Replication

Nucleus supports three cluster modes, from single-node to fully distributed.

Cluster Modes

| Mode | Nodes | Consensus | Use Case | |------|-------|-----------|----------| | Standalone | 1 | None | Development, small workloads | | PrimaryReplica | 2 | WAL streaming | High availability | | MultiRaft | 3+ | Raft per shard | Horizontal scaling |

Primary-Replica

Two-node setup where the primary streams WAL records to a replica.

Replication Modes

| Mode | Behavior | Tradeoff | |------|----------|----------| | Synchronous | Primary waits for replica ACK before committing | Stronger durability, higher latency | | Asynchronous | Primary streams WAL in background | Lower latency, potential data loss on failover |

WAL Streaming

The primary's Write-Ahead Log is streamed to the replica in batches (default 64 records per batch):

Primary                          Replica
   │                                │
   │── WAL Batch (records 1-64) ──►│
   │                                │── Apply records
   │◄── ACK (confirmed_lsn=64) ────│
   │                                │
   │── WAL Batch (records 65-128) ─►│
   │                                │

WAL Payload Types

| Type | Content | |------|---------| | PageWrite | Page ID + data bytes | | Commit | Transaction ID | | Abort | Transaction ID | | Checkpoint | Marks a consistent point |

Monitoring

SELECT * FROM nucleus_replication_status;

Returns:

| Field | Description | |-------|-------------| | node_id | This node's ID | | role | primary or replica | | wal_lsn | Latest WAL sequence number | | applied_lsn | Last applied sequence number | | replication_lag | Records behind primary | | peer_connected | Whether peer is reachable |

Automatic Failover

The FailoverManager monitors heartbeats and promotes the replica if the primary is unreachable.

Failover Timeline

  1. Primary stops responding — Heartbeat timeout (default 5 seconds)
  2. PrimaryDown detected — Failover manager triggers promotion
  3. Replica promoted — Becomes new primary, starts accepting writes
  4. Old primary rejoins — Demoted to replica, resyncs from new primary

Failover Events

| Event | Description | |-------|-------------| | PrimaryDown | Heartbeat timeout exceeded | | ReplicaPromoted | Replica took over as primary | | OldPrimaryRejoined | Previous primary reconnected | | ReplicationResumed | Streaming resumed after failover |

Multi-Raft (3+ Nodes)

For horizontal scaling, Nucleus uses one Raft consensus group per shard.
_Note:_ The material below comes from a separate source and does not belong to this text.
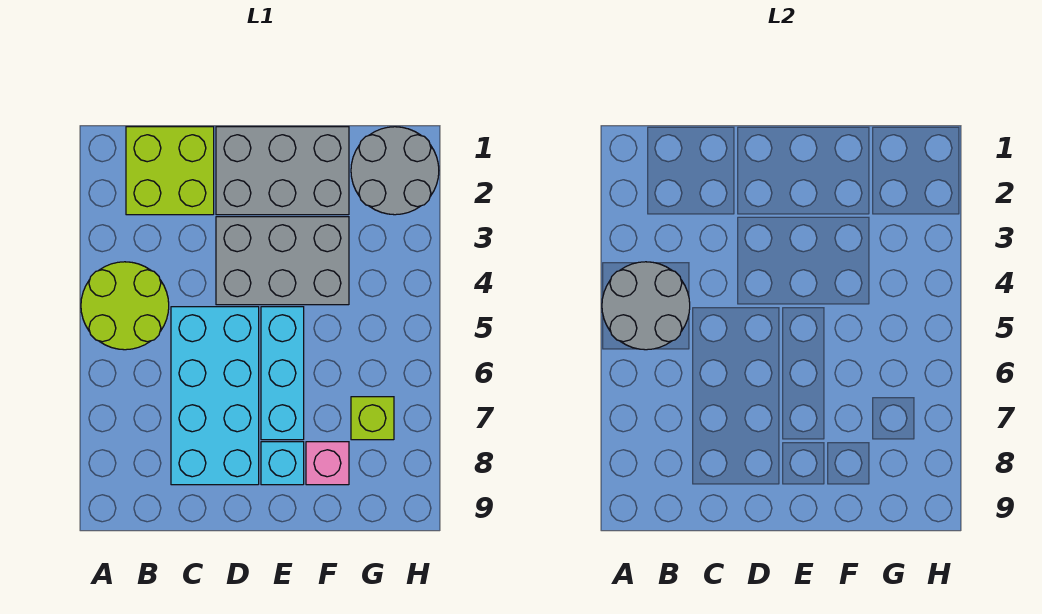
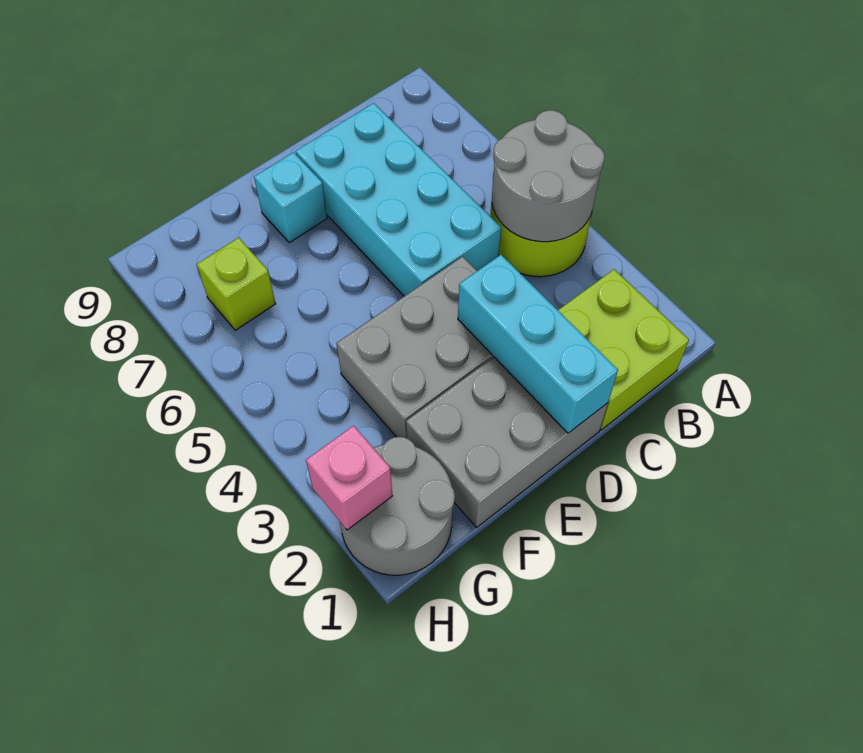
cyan brick E5:E7 level 1 -> cyan brick D1:D3 level 2
pink brick F8 level 1 -> pink brick H2 level 2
Each shard independently elects a leader and replicates its log.

Architecture

Node 1                Node 2                Node 3
┌──────────┐          ┌──────────┐          ┌──────────┐
│ Shard A  │◄────────►│ Shard A  │◄────────►│ Shard A  │
│ (Leader) │          │(Follower)│          │(Follower)│
├──────────┤          ├──────────┤          ├──────────┤
│ Shard B  │          │ Shard B  │          │ Shard B  │
│(Follower)│◄────────►│ (Leader) │◄────────►│(Follower)│
├──────────┤          ├──────────┤          ├──────────┤
│ Shard C  │          │ Shard C  │          │ Shard C  │
│(Follower)│◄────────►│(Follower)│◄────────►│ (Leader) │
└──────────┘          └──────────┘          └──────────┘

Raft Consensus

Each Raft group follows the standard protocol:

  1. Leader election — Candidates increment term, request votes from majority
  2. Log replication — Leader sends AppendEntries RPCs to followers
  3. Commitment — Entry committed when majority acknowledges
  4. Snapshot transfer — Slow followers receive full state snapshot

Raft Messages

| Message | Purpose | |---------|---------| | RequestVote | Candidate requests vote with term + log position | | VoteResponse | Follower grants or denies vote | | AppendEntries | Leader sends log entries + commit index | | Heartbeat | Leader maintains authority (empty AppendEntries) | | InstallSnapshot | Full state transfer to lagging follower |

Operations

The Raft log carries these operation types:

Put { key, value }         — Write a key-value pair
Delete { key }             — Remove a key
Sql(String)                — Execute SQL statement
TxnPrepare { txn_id }     — Phase 1 of 2PC
TxnCommit { txn_id }      — Phase 2 commit
TxnAbort { txn_id }       — Phase 2 abort
Noop                       — Leader confirmation

Distributed Transactions

Cross-shard transactions use two-phase commit (2PC) coordinated through Raft:

Transaction Phases

Coordinator              Shard A Leader          Shard B Leader
     │                        │                        │
     │── TxnPrepare ────────►│                        │
     │── TxnPrepare ─────────────────────────────────►│
     │                        │                        │
     │◄── Prepared ──────────│                        │
     │◄── Prepared ──────────────────────────────────│
     │                        │                        │
     │── TxnCommit ─────────►│                        │
     │── TxnCommit ──────────────────────────────────►│
     │                        │                        │

Transaction Lifecycle

| Phase | State | Description | |-------|-------|-------------| | 1 | Active | Transaction executing, writes buffered | | 2 | Preparing | Prepare sent to all participating shards | | 3 | Committing | All shards prepared, commit in progress | | 4 | Committed | All shards committed | | — | Aborting | Any shard failed to prepare | | — | Aborted | All shards rolled back |

Configuration

[cluster]
mode = "multi_raft"           # standalone | primary_replica | multi_raft
node_id = 1
peers = ["node2:5433", "node3:5434"]

[cluster.replication]
mode = "synchronous"          # synchronous | asynchronous
batch_size = 64               # WAL records per batch

[cluster.failover]
heartbeat_timeout_ms = 5000   # Promote replica after this timeout

[cluster.tls]
cert = "/path/to/node.crt"
key = "/path/to/node.key"
ca = "/path/to/ca.crt"